Up to now worldwide the financial institutions have written off $514 billion, and they have raised an additional $364 in new capital. Conservative estimates now show that these institutions will have total writeoffs in the neighborhood of $2,000,000,000. That's $2 Trillion. This means we are about one fourth of the way through the credit crisis in terms of losses.

Along with these writedowns, the financial institutions have been swapping hundreds of billions of dollars worth of toxic mortgages with the Fed in order to stay solvent. The Fed up to this point has said this is a short term loan and the banks will have to take this debt back on their balance sheet when the smoke clears. The big banks have also done some Enron style financial trickery, extending their loan loss grace period from 120 days to 180 days on home equity lines, thus pushing those losses to future quarters.

In addition to all this the banks have another enormous financial storm cloud looming in the not so distant future. In order to stay solvent the banks have taken on short term debt obligations in order to borrow at a lower cost. There is currently $900 Billion in debt coming due by the end of this year.

Let me use a simple example to help explain this. Imagine that you decided to buy a house in November, 2007 and you used an interest only mortgage at 4% that adjusts after the first year to whatever the market interest rate is going for. (This loan exists in real life, it is called an adjustable rate mortgage.) You gladly take the loan at 4% because it is the only way you can afford the expensive home that you really want. Then in November of 2007, you merrily walk into the bank to find out what happens next now that your loan will adjust the following month. Your loan officer let's you know that mortgage debt is currently trading at a 40% yield in the open market and your loan starting in December will now be 40% instead of 4%.

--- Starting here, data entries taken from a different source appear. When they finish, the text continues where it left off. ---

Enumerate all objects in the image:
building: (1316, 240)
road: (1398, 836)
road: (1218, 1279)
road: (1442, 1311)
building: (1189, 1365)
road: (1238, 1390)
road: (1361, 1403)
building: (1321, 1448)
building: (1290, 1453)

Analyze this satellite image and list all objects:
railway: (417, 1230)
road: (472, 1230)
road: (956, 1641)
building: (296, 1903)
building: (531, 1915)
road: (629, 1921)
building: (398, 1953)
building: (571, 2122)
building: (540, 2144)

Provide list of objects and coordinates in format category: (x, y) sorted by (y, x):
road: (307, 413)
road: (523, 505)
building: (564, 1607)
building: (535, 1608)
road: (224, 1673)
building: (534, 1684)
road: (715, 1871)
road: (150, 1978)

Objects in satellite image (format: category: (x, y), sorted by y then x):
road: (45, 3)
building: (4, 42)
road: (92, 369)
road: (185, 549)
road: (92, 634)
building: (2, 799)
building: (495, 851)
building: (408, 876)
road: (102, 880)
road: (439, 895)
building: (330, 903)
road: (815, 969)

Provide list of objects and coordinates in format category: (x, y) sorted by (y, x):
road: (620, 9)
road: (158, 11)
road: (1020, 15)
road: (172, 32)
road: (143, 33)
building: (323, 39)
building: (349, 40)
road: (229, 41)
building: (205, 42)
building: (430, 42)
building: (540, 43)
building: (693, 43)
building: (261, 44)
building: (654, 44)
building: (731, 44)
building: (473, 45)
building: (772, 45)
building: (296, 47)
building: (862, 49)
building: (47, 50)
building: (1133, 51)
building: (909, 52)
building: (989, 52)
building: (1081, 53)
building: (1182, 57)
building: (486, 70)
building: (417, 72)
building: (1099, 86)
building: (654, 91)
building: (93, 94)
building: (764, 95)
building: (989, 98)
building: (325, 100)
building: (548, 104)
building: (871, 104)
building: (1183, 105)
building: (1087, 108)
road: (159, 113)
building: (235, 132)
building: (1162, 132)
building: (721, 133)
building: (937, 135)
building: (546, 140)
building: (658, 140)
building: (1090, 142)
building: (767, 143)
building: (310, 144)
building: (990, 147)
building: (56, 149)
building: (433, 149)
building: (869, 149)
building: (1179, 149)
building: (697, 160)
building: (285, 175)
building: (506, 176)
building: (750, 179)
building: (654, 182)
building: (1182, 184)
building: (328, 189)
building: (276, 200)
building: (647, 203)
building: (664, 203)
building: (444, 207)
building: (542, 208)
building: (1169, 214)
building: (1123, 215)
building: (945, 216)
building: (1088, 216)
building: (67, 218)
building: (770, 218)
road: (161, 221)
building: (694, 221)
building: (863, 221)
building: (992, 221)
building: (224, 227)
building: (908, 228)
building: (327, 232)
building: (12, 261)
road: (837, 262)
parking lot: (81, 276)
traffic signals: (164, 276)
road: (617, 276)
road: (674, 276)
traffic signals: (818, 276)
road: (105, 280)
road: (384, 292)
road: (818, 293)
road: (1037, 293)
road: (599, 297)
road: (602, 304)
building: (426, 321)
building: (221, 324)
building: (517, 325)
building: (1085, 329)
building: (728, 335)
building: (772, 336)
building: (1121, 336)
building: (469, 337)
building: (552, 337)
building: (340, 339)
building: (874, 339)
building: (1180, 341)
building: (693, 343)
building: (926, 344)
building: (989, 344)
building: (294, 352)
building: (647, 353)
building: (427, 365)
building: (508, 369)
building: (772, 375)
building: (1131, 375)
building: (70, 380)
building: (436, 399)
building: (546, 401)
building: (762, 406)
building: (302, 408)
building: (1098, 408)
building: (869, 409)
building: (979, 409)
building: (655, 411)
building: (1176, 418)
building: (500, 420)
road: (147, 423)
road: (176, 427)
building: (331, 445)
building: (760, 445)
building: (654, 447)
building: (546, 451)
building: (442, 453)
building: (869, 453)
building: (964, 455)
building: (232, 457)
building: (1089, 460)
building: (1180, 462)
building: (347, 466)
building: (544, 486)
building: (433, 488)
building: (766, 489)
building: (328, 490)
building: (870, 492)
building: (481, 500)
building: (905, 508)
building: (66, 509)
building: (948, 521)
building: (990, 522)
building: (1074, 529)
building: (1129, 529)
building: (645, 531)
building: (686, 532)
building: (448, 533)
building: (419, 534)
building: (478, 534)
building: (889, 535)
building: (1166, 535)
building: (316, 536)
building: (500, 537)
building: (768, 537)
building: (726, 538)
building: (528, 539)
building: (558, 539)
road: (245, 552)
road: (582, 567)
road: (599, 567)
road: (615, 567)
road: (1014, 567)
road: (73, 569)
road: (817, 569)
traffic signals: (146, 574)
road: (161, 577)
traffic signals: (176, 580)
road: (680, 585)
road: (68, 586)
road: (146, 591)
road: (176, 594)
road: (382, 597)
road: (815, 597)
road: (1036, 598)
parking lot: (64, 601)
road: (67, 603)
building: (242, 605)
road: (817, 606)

You then have three options.

You can refinance and try to find an interest rate a little lower. You then find out the best you can do is 36%, meaning your loan payment will now be $35,100 per month, instead of the $3,500 that you have been paying. You will be bankrupt after the first month with that scenario since you have no savings and only credit card debt.

The second option is to pay the loan off in full to avoid the higher payment. It will be difficult to quickly come up with $800,000 since you have no savings and massive credit card debt.

The third option is to call Benjamin Bernanke at the Federal Reserve and ask him if he will swap your debt for treasuries which are currently running at 2%. Unfortunately, he only takes calls from the major banks.

Does this seem like a silly scenario? Let's take a look at that $900 Billion adjusting by the end of the year for the big banks, instead of the $800,000 for your home. The current yield in the open market right now for Washington Mutual debt is 40%. Does that sound familiar? When they go to roll the debt over this fall they will have to pay the going rate, or they will have to come up with the cash to cover what they borrowed. Since all the banks are currently insolvent and on life support, it's going to be tough to do this.

We are on the precipice of a financial storm unlike anything we've seen since the great depression. The credit crisis will probably be at the heart of it's destruction during the 3rd quarter of 2009, just as the country is realizing that the oil "bubble" is actually a very serious supply problem that we have no answer for.